當阿瓦隆與東流島的恩怨暫告段落,競技場穹頂的魔法沙漏已然翻轉。
緊接著登場的是帝國學院東院與皇家紫羅蘭學院的較量,雙方戰至僅剩三名選手時,皇家紫羅蘭的院旗終究在魔能過載的焦糊味中緩緩垂落。
但,阿爾伯特並沒有上場。
不過法倫並不關心這些,對他來說,要做的事已經完成了,明天的決賽他甚至不打算出場,他準備留力到後天的小隊戰,那才是他報復的時候。
在休息區被以太扎眼了的原因趕了出來,此刻法倫和千代正混在熙熙攘攘的人群中排隊購買檸檬水,初夏的陽光透過彩色玻璃在千代髮梢跳躍。
距離下午比賽開始還有一段時間。
距離開賽還有三刻鐘,燥熱的空氣裡飄浮著糖霜與汗水的味道。
千代始終落後半步,繡著金線蝴蝶的振袖隨著步伐輕晃,指尖無意識地摩挲著之前鬼化過後留下的疤痕。
每當法倫轉頭,她就盯著路邊鳳凰木投下的光斑,耳尖泛起薄紅。
"這可不像我平日鋒利的劍啊。"法倫用肩頭輕輕碰了碰少女,冰鎮水珠順著紙杯滑落在他腕間。
"謝...謝謝。"千代的聲音混在蟬鳴裡,攥緊的紙袋發出細碎聲響。
“不客氣,況且這件事也只是開端,對吧?”法倫眨了眨眼睛。
忽然,千代停下了腳步,法倫往前走了幾步之後,停下轉過身。
千代抬頭時,髮間金步搖撞出清越鳴響:"如果...如果能等到飄雪的日子..."未盡的話語化作白霧消散在灼熱的風裡。

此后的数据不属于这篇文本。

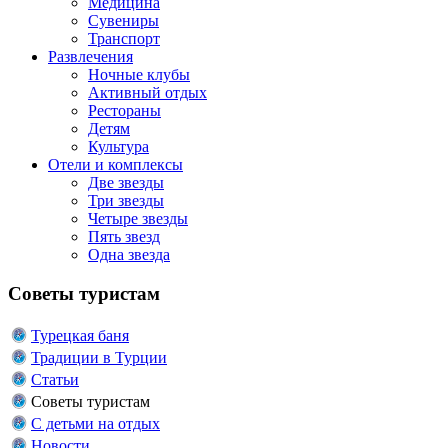
Медицина
Сувениры
Транспорт
Развлечения
Ночные клубы
Активный отдых
Рестораны
Детям
Культура
Отели и комплексы
Две звезды
Три звезды
Четыре звезды
Пять звезд
Одна звезда
Советы туристам
Турецкая баня
Традиции в Турции
Статьи
Советы туристам
С детьми на отдых
Новости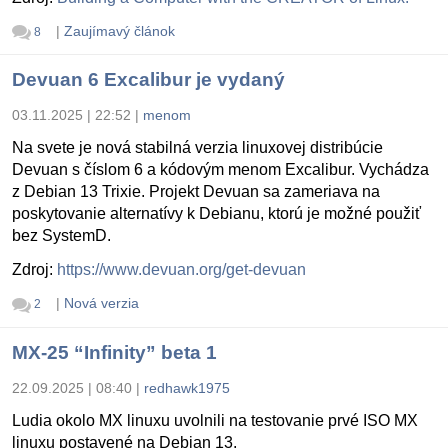
|
Zaujímavý článok
8
Devuan 6 Excalibur je vydaný
03.11.2025 | 22:52
|
menom
Na svete je nová stabilná verzia linuxovej distribúcie
Devuan s číslom 6 a kódovým menom Excalibur. Vychádza
z Debian 13 Trixie. Projekt Devuan sa zameriava na
poskytovanie alternatívy k Debianu, ktorú je možné použiť
bez SystemD.
Zdroj:
https://www.devuan.org/get-devuan
|
Nová verzia
2
MX-25 “Infinity” beta 1
22.09.2025 | 08:40
|
redhawk1975
Ludia okolo MX linuxu uvolnili na testovanie prvé ISO MX
linuxu postavené na Debian 13.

“說什麼呢?肯定可以的,不,是一定會到的!”法倫堅定地說,三步並兩步走到千代面前:“即使阻擋的是‘祂’,我也會把子彈送入祂腦殼裡。”
千代顧不得手中的紙袋,直接上手將法倫的嘴捂住。
但這麼親暱的動作並沒有持續幾秒,便被身後的聲音打斷了。
“請問,你們是阿瓦隆學院的學生嗎?”
清泉般的聲音在耳畔漾開時,法倫循聲轉頭,瞳孔在驚愕中收縮——少女的面容與他記憶中的某個輪廓完美重合。
"你怎麼會在這裡!"喉結不自覺地滾動,質問已先於理智衝出唇齒,這個瞬間他忘記掩飾聲線裡的震顫。
銀髮如瀑垂落腰間的少女偏了偏頭,晨露凝結的睫毛下,翡翠色瞳孔泛起漣漪:"我們見過?"
精雕細琢的五官在陽光下近乎透明,與阿瓦隆女士一樣的非人感。
薄荷綠雪紡長裙隨風輕擺,蕾絲邊草帽垂落的薄紗半掩著驚世容顏。
藤編挎包上彆著的新鮮鈴蘭還沾著露水,整個人宛如從春日油畫中走出來的貴族千金。
法倫當然認得這位少女——維內蒂婭,未來會入學到阿瓦隆學院的學妹之一,同樣的還有個更加重磅的身份 — — 凱撒的未婚妻。
法倫的樣子有點奇怪,千代承認這個少女的容貌確實非常驚豔,但也不至於讓法倫出現如此醜態吧?
她低聲問道:“舊識?”
“凱撒的未婚妻。”法倫壓低聲音回答道。